QUOTED PASSAGE:
+--
Where's the Missing Link?

Years after that dreadful first lesson that I taught as an over-confident student, broken by the fact that teaching isn’t as easy as I thought it would be, wondering why in the world this or that student wasn’t learning, I talked to my then Dean – a wise man and a talented teacher who knew what to say and when.

 

“You rely on your emotional knowledge.”

“What do you mean?”

“The activities you do in the classroom… You do them without knowing why.”

 

Ouch! That hurt.

But I could see by my lack of results that he was right. I must say here that my lessons were popular, and even the other day I received a message on Instagram from a student whom I taught 10 years ago thanking me for what I’d taught her. But you know what I’m talking about.

 

After discovering that my lessons, carefully planned by the book, wouldn’t work I stopped and asked myself why?

 

What is the purpose of this activity? How is this helping students achieve their goals?

  • That’s when I dropped tongue twisters because they weren’t helping.
  • That’s when I stopped writing faceless content for everyone out there and focused on the niche.
  • That’s when I began asking myself why? whenever I felt like I had to copy somebody else’s strategy (go on youtube live or get facebook ads, or pump money into some stellar course, or buy that plugin).

 

Not that any of these activities are bad in themselves, but I began asking myself how does this fit into my worldview, my teaching style, my business model, my stage of business right now, and most importantly how does this benefit my community?

 

In his talk Start with Why: How Great Leaders Inspire to Take Action Simon Sinek reminds us a simple truth about the core of sales process (applicable to teacherpreneurship), “People don’t buy what you do; they buy why you do it.”

 

"Why" is your strategy. "What" is your tactics.

In the military vocabulary there’s a huge difference between strategy and tactics. Strategy stands for a plan that helps you achieve bigger/overall goal. It’s your direction, your map, something you refer to if you’ve got the why question.

 

Tactics is a series of daily tasks you do as a part of your strategy. Tactics can vary. Strategy remains the same. When there’s a question of why this and not that task, you go back to the strategy.

 

Teacherpreneurs look at marketing gurus, read their blogs and listen to their podcasts, but what they see are some random tactics from a part of somebody’s strategy.

 

They implement them without knowing the full strategy. Tactics may work. But the overall goal isn’t reached.

 

#Teacherpreneurs: following someone's steps to success won't guarantee the same results. #strategyClick To Tweet

 

***

Ready to develop your own strategy for your product or program? Check out my mini-course for actionable tips: 

 

plan your launches mini-course image

 

So what do you do with all of this now?

Do you have a strategy? I asked somebody months ago. The answer was, “You mean, what email marketing service I use?”

 

Here’re a few questions to help you navigate through your teacherpreneurial struggles when tactics don’t seem to work. Disclaimer: answering questions may not necessarily help you form a strategy right now, but they will indicate whether or not you have it.
+--
DATA SHOWN:
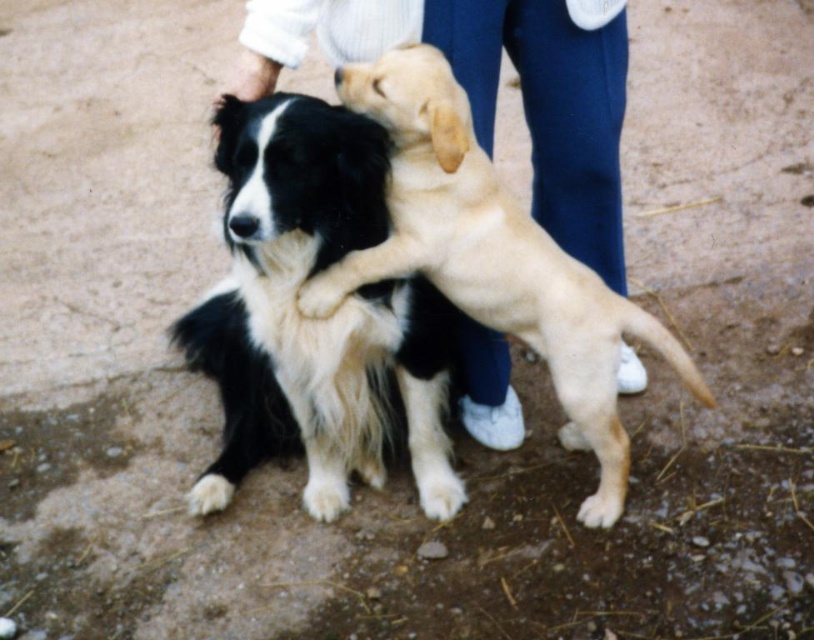
Is black and white fur dog at center closer to the viewer compared to white fur paw at center?

That is True.

Is the position of black and white fur dog at center more distant than that of white fur paw at center?

That is False.

This screenshot has width=814, height=640. Describe the element at coordinates (314, 320) in the screenshot. I see `black and white fur dog at center` at that location.

Locate an element on the screen. The image size is (814, 640). black and white fur dog at center is located at coordinates (314, 320).

Between black and white fur dog at center and light brown fur at center, which one appears on the right side from the viewer's perspective?

light brown fur at center

In the scene shown: Is black and white fur dog at center to the right of light brown fur at center from the viewer's perspective?

In fact, black and white fur dog at center is to the left of light brown fur at center.

Who is more distant from viewer, (294, 224) or (449, 186)?

Positioned behind is point (449, 186).

Identify the location of black and white fur dog at center. This screenshot has height=640, width=814. (314, 320).

In the scene shown: Can you confirm if light brown fur at center is positioned to the right of white fur paw at center?

Correct, you'll find light brown fur at center to the right of white fur paw at center.

Between light brown fur at center and white fur paw at center, which one has more height?

Standing taller between the two is light brown fur at center.

I want to click on light brown fur at center, so click(x=497, y=250).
+--
TASKS:
(A) In two sentences, summarize the post on strategy and tactics.
(B) From the post on strategy and tactics, return everything from "Ouch! That hurt." down to "I’m talking about.", word for word.

SOLUTION LIST:
(A) After a former Dean said the writer ran classroom activities without knowing why, the writer began asking what each activity was for and how it helped students, then dropped what wasn't helping, such as tongue twisters. The post presents "why" as strategy and "what" as tactics, and warns that teacherpreneurs who copy gurus' tactics without knowing the full strategy may see the tactics work but still miss the overall goal.

(B)
Ouch! That hurt.

But I could see by my lack of results that he was right. I must say here that my lessons were popular, and even the other day I received a message on Instagram from a student whom I taught 10 years ago thanking me for what I’d taught her. But you know what I’m talking about.